Monday, Apr. 17, 1972

The Poll of Polls

TIME Senior Correspondent John Steele is assessing the performance of professional pollsters in this election year. His observations on Wisconsin:

SENATOR George McGovern's smashing victory in the Wisconsin primary election hoisted two important signals for politicians, as far as the polls are concerned.

> An underdog presidential candidate need not become disheartened even though he runs far behind the leaders in the national public-opinion polls. Often such polls bear no resemblance at all to the outcome of individual state primaries.

> There is no bandwagon psychology in national polls when it comes to state primaries. If there had been one in Wisconsin, McGovern would have run far behind Senators Edmund Muskie and Hubert Humphrey, and he would have trailed Governor George Wallace as well.

In McGovern's case, his performance in the national polls since the announcement of his candidacy 15 months ago has been downright dismal. The Gallup organization, in all of its national soundings, has shown McGovern running between a minuscule 3% and 6% when pitted against his rivals for the nomination. Indeed, until December the Gallup poll did not even pit McGovern in head-to-head polls with President Nixon and Wallace on the grounds that the voters' awareness of his candidacy was so low that no realistic appraisal of his strength was obtainable. Louis Harris polls show a quite similar finding, placing McGovern with only 7% of Democratic and independent preferences.

Wallace, too, runs far behind his Florida primary victory and his strong Wisconsin showing in the national polls to date. Muskie topped the national lists until last month, when he fell behind Humphrey in the Gallup poll.

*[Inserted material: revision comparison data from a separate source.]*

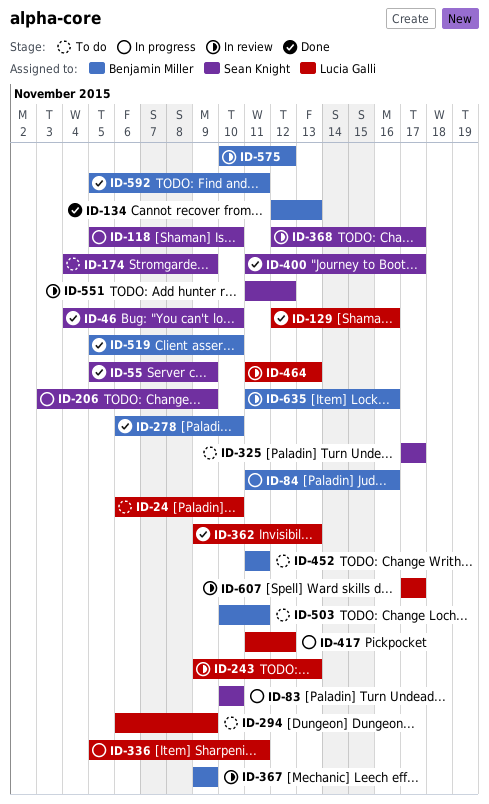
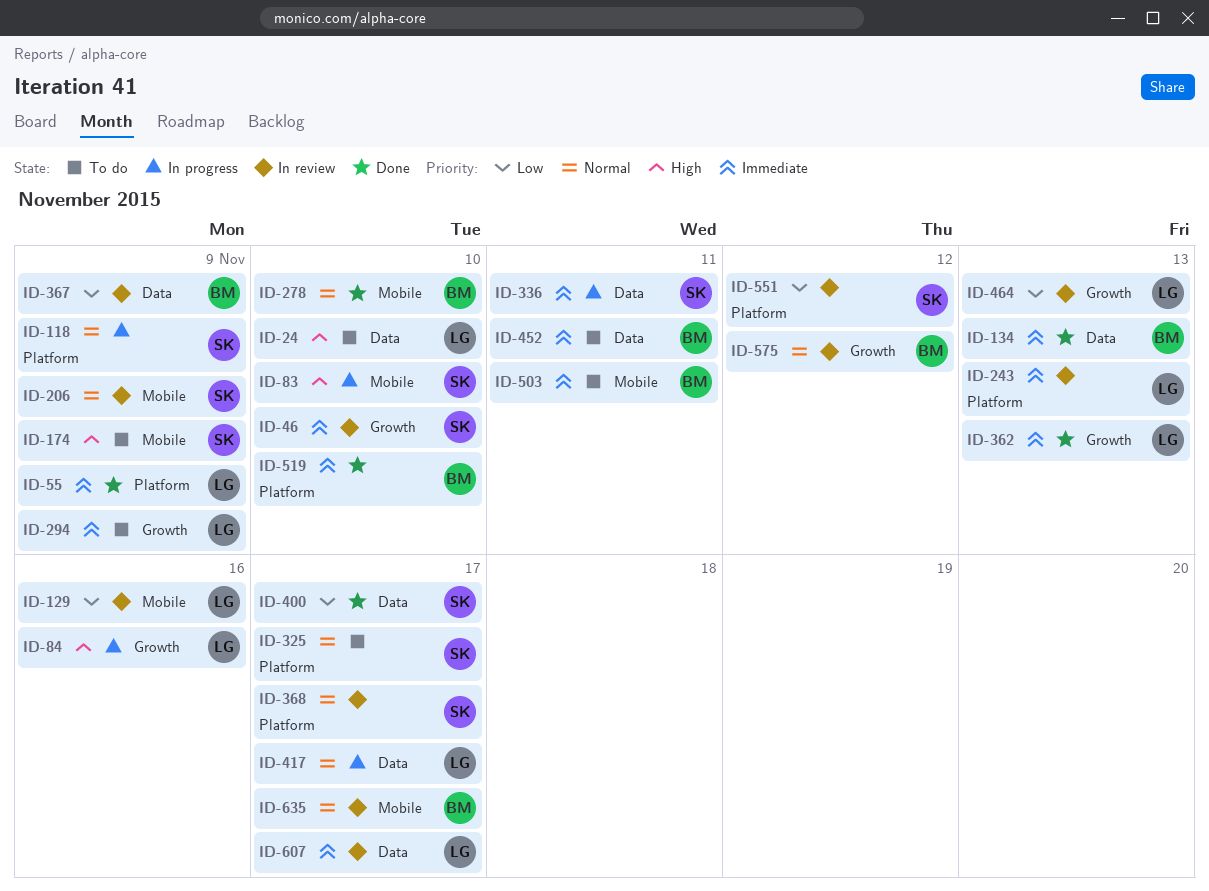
ID-46, status: Done -> In review
ID-55, owner: Sean Knight -> Lucia Galli
ID-84, owner: Benjamin Miller -> Lucia Galli
ID-118, due: Nov 10 -> Nov 9
ID-129, status: Done -> In review
ID-206, status: In progress -> In review
ID-336, owner: Lucia Galli -> Sean Knight
ID-417, due: Nov 12 -> Nov 17
ID-592: present -> none
ID-635, due: Nov 16 -> Nov 17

Graham Bright of the Harris organization emphasizes that Wisconsin and the three other state primaries now completed do not represent "a microcosm of the whole country." He cites the factor of heavy Republican crossover voting in the Wisconsin Democratic contest, mostly for Wallace and McGovern. Such a cross-over is not reflected in Harris polls, since only Democratic and independent voters are tabulated. Similar polls taken by Gallup are limited to Democrats alone.

Oliver Quayle, who did extensive private polling in Wisconsin, caught the McGovern trend there. His surveys found McGovern steadily climbing from a disheartening 9% in January to a respectable 19% in early March and, by late March, to a winning margin of 28% in the twelve-candidate field. McGovern actually took 30% of the vote. In a bobtailed telephone survey taken ten days before for the state AFL-CIO organization, Quayle was less successful in catching the Wallace surge.

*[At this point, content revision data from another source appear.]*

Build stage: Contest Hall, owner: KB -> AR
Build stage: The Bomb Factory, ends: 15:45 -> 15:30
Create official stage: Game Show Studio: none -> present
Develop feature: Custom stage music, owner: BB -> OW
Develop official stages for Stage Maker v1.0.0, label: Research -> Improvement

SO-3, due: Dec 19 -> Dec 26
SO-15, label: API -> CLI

"The national figures might make sense--nationally," Quayle explains. "McGovern has campaigned intensively only in a few states thus far. Suddenly the people of Wisconsin got to know him. But what's that got to do with Nebraska, Idaho and other states? Muskie and Humphrey run well in the national polls not necessarily because they are strong, but because they are better known. That's McGovern's problem." Quayle believes it likely that the national polls will soon reflect a McGovern upturn. That would mean a reverse bandwagon effect, with the national polls following the primary results.